È appena successo a Marco Drago e al suo libro d’esordio, L’amico del pazzo (Feltrinelli 1998). Siccome Drago, dietro quella scorza da cinico, è un inguaribile sentimentale, mi ha proposto di organizzare un reading che faccia da funerale al pazzo, per non lasciarlo finire nella fossa comune del cimitero di Vienna in un grigio pomeriggio piovoso ma dirgli addio in grande stile - un reading che sia l’equivalente letterario della barchetta di giunchi su cui si allontanava il cadavere di Nicholas Ray, o della palla di cannone con cui furono sparate in orbita le ceneri di Hunter Thompson. E così mi ha passato il libro che ho qui sul tavolo in questo momento. E io, che per qualche motivo me l’ero perso (nel ’98 chissà cosa leggevo, sarò stato nella fase di transizione tra Herman Hesse e Bukowski), prima ho dato un’occhiata al racconto per il reading, e poi l’ho lasciato sul tavolino dell’oblio dove sono ammucchiati i libri in corso, e poi invece la settimana scorsa da lì mi ha chiamato, si è fatto raccogliere e sfogliare, e in una lunga notte di passione me lo sono letto tutto.

Adesso posso dire che L’amico del pazzo è un bellissimo libro. Più che racconti sono monologhi deliranti, il flusso di coscienza di una mente pericolosa.

È un libro in cui un figlio racconta la vita dei suoi genitori, cominciando dalla fine: Gli ultimi anni mia madre metteva La Vestaglia. Dopo un po’ tutti finiamo così, che lo si voglia o no. Tutti così. Ad avanzare tempo per fermare il tempo. A non voler più curarsi di cose fastidiose e superflue come l’aspetto esteriore. Come dire: devo affrontare la devastazione dentro di me, non m’importa della devastazione fuori di me.

È un libro in cui un operaio piemontese, dopo essere stato licenziato dal supermercato in cui lavora, accetta l’offerta di fare l’attore porno a Verona. Lui dà per scontato che non ci sia più posto per lui in un certo mondo normale che aveva frequentato fino a poco prima. Pensa che, una volta in quelle stanze, si debba dire addio alle piccole minchiatine tipo amici, cene in compagnia, famiglia, progetti, progetti, progetti. Una volta che vedi una donna adulta, istruita almeno fino alla quinta superiore, bellina, discretamente intelligente, prendere un pesce rosso vivo e usarlo dentro e fuori il suo buco preferito. Una volta che vedi anche cose come quella, pensa lui, rimane inutile darsi una ragione, spiegarsi, giustificare la propria presenza. Entrasse di colpo un ceffo con un fucile automatico e iniziasse a sparare alla cazzo, nessuno si azzarderebbe a stupirsi.

MATERIALE ELENCATO.
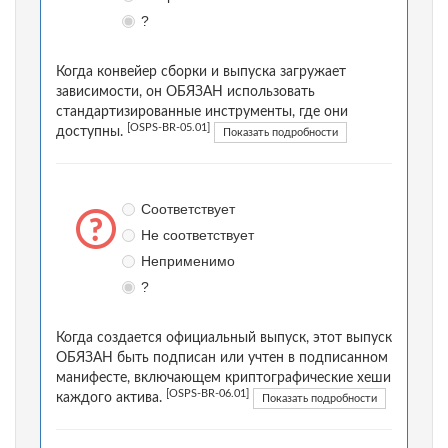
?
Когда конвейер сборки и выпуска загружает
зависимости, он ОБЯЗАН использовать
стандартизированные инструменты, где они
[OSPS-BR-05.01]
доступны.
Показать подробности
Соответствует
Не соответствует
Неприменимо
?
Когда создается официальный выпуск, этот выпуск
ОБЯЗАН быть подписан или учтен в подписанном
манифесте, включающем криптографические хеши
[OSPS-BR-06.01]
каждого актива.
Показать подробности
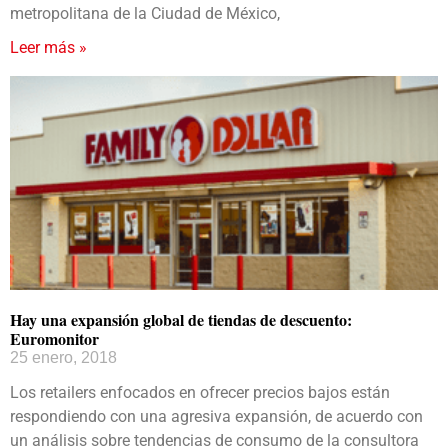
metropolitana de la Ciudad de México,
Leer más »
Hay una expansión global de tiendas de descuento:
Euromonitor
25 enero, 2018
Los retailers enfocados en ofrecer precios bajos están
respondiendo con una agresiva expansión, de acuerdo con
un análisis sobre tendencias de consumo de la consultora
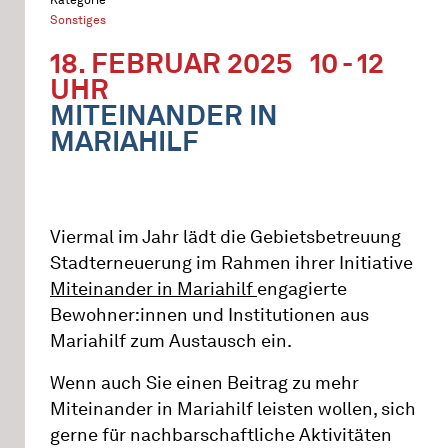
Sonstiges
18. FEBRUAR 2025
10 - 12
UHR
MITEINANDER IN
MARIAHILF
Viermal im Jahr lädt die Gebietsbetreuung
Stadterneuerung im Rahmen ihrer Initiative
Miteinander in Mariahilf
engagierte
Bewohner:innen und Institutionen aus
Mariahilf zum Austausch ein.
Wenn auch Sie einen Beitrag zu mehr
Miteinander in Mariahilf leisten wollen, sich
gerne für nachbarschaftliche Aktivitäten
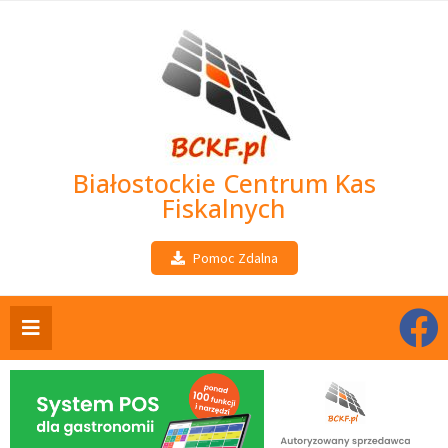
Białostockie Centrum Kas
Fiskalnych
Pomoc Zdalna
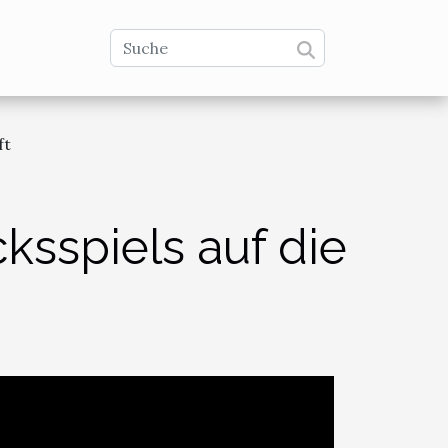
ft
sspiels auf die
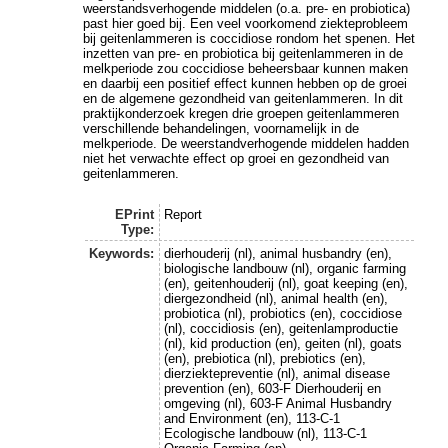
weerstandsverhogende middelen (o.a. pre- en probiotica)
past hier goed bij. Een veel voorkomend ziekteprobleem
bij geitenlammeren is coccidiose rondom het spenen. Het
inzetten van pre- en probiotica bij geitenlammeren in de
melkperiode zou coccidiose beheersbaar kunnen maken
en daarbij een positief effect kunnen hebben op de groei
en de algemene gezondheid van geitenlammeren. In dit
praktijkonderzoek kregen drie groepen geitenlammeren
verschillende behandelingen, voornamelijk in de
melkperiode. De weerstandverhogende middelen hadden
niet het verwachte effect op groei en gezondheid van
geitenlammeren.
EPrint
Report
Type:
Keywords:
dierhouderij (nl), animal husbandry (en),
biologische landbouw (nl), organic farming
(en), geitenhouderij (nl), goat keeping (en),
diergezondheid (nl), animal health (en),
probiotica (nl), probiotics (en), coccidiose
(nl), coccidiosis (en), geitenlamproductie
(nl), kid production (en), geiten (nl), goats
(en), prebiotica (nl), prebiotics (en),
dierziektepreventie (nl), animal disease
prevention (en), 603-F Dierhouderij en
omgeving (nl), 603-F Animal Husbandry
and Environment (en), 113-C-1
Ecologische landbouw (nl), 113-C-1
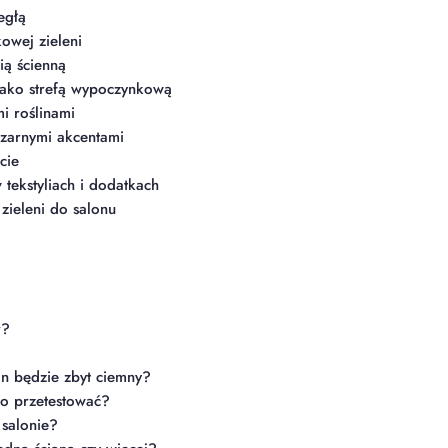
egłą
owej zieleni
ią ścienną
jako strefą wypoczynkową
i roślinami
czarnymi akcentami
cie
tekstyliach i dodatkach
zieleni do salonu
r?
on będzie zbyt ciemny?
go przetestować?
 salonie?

DOMANDE.
1 – Nel brano su L’amico del pazzo, rendi in inglese la frase "Adesso posso dire che L’amico del pazzo è un bellissimo libro."
2 – Prosegui il brano su L’amico del pazzo, riprendendo subito dopo la sua ultima frase.
Il materiale non ha alcun ruolo in questo lavoro.

RISPOSTE.
1 – Now I can say that L’amico del pazzo is a beautiful book.

2 –
È un libro ambientato tra le dolci colline delle Langhe, quelle dei vini nobili e delle sagre del tartufo: Ci sono posti che non vorrei mai vedere e uno di questi posti è Alessandria. I primi palazzi alla periferia sud di Alessandria mi atterriscono, e poi anche questa strada per Alba. Ci sono persone che lavorano nelle vigne alle undici di sera. Cani che escono abbaiando dai cancelli e puntano alle caviglie di chi guida (hanno la speranza di trapassare coi denti la lamiera della macchina). Ci sono ragazzini ai bordi della strada, e paesi così brutti da far male.

E poi è un libro che fa ridere, come quando l’amico del pazzo perde la carta del bancomat, il feticcio che lo teneva aggrappato alla vita e agli ultimi residui di lucidità: Alla banca mi dicono che è stato un malinteso e che zero problemi per riavere la carta. In una quindicina di giorni. Come in una quindicina di giorni? Dio madonna, ma questa è la periferia dell’impero, allora. Dove abito? A Karatobe nel Kazakistan interno o in una città italiana? Mentre chiedo quello a una specie di cassiere, la tipa dietro di me dice: “È stato a Karatobe? Mio fratello fa il parroco lì”. Al che io la guardo e le dico che era una battuta e che dire Karatobe per me era come dire Kizil Irmak nel Turkmenistan. Lei mi dice: “È stato anche lì, lo conosce? Padre Romeo, lo conosce?”

E ora tutte queste parole andranno perdute come lacrime nella pioggia. Quando sei andato a letto, quella notte, con il tuo primo libro sotto il cuscino, pensando che il tuo desiderio più grande si era appena realizzato, non immaginavi che sarebbe finita così, non è vero?